I recommend reading Arrays and Pointers for answering your second question. The pointers have the same "value", but point to different amounts of space. Try printing zippo+1 and *zippo+1 to see that more clearly:
#include <stdio.h>
int main(void)
{
int zippo[4][2] = { {2,4}, {6,8}, {1,3}, {5,7} };
printf("%lu\n", (unsigned long) (sizeof zippo));
printf("%p\n", (void *)(zippo+1));
printf("%p\n", (void *)(*zippo+1));
return 0;
}
For my run, it prints:
32
0xbffede7c
0xbffede78
Telling me that sizeof(int) on my machine is 4, and that the second and the third pointers are not equal in value (as expected).
Also, "%p" format specifier needs void * in *printf() functions, so you should cast your pointers to void * in your printf() calls (printf() is a variadic function, so the compiler can't do the automatic conversion for you here).
Edit: When I say an array "decays" to a pointer, I mean that the name of an array in value context is equivalent to a pointer. Thus, if I have T pt[100]; for some type T, then the name pt is of type T * in value contexts. For sizeof and unary & operators, the name pt doesn't reduce to a pointer. But you can do T *p = pt;—this is perfectly valid because in this context, pt is of type T *.
Note that this "decaying" happens only once. So, let's say we have:
int zippo[4][2] = { {2,4}, {6,8}, {1,3}, {5,7} };
Then, zippo in value context decays to a pointer of type: pointer to array[2] of int. In code:
int (*p1)[2] = zippo;
is valid, whereas
int **p2 = zippo;
will trigger an "incompatible pointer assignment" warning.

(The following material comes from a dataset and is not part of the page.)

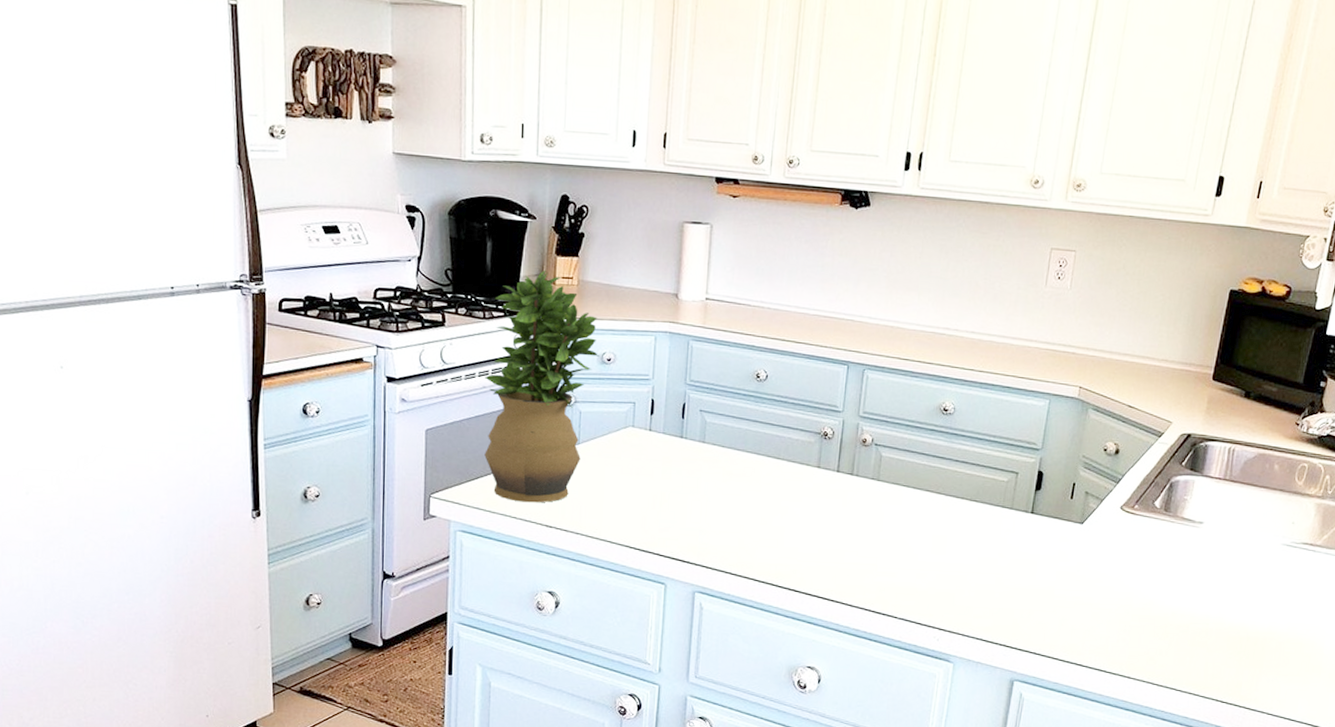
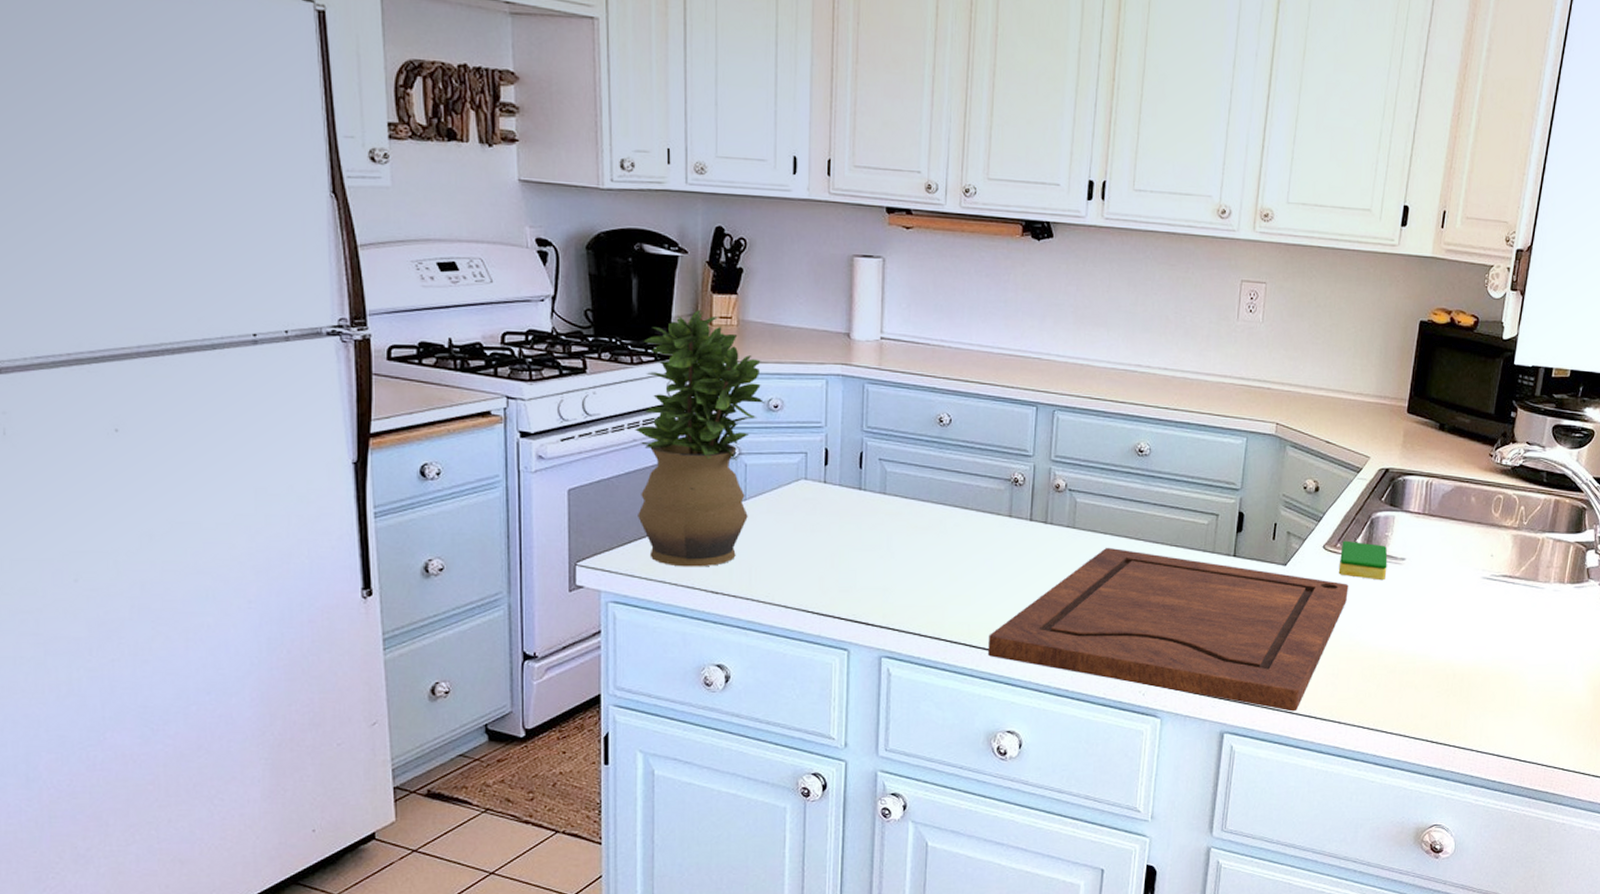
cutting board: none [793,499,1145,665] -> present [988,547,1349,712]
dish sponge: none [1134,502,1186,543] -> present [1338,540,1388,581]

With zippo defined as above,
int (*p0)[4][2] = &zippo;
int (*p1)[2] = zippo;
int *p2 = zippo[0];
are all valid. They should print the same value when printed using printf("%p\n", (void *)name);, but the pointers are different in that they point to the whole matrix, a row, and a single integer respectively.

The important thing here is that int zippy[4][2] is not the same type of object as int **zippo.
Just like int zippi[5], zippy is the address of a block of memory. But the compiler knows that you want to address the eight memory location starting at zippy with a two dimensional syntax, but want to address the five memory location starting at zippi with a one dimensional syntax.
zippo is a different thing entirely. It holds the address of a a block of memory big enough to contain two pointer, and if you make them point at some arrays of integers, you can dereference them with the two dimensional array access syntax.

Very well explained by Reed, I shall add few more points to make it simpler, when we refer to zippo or zippo[0] or zippo[0][0], we are still referring to the same base address of the array zippo. The reason being arrays are always contiguous block of memory and multidimensional arrays are multiple single dimension arrays continuously placed.
When you have to increment by each row, you need a pointer int *p = &zippo[0][0], and doing p++ increments the pointer by every row.
In your example id its a 4 X 2 array, on doing p++ its, pointer currently points to second set of 4 elements.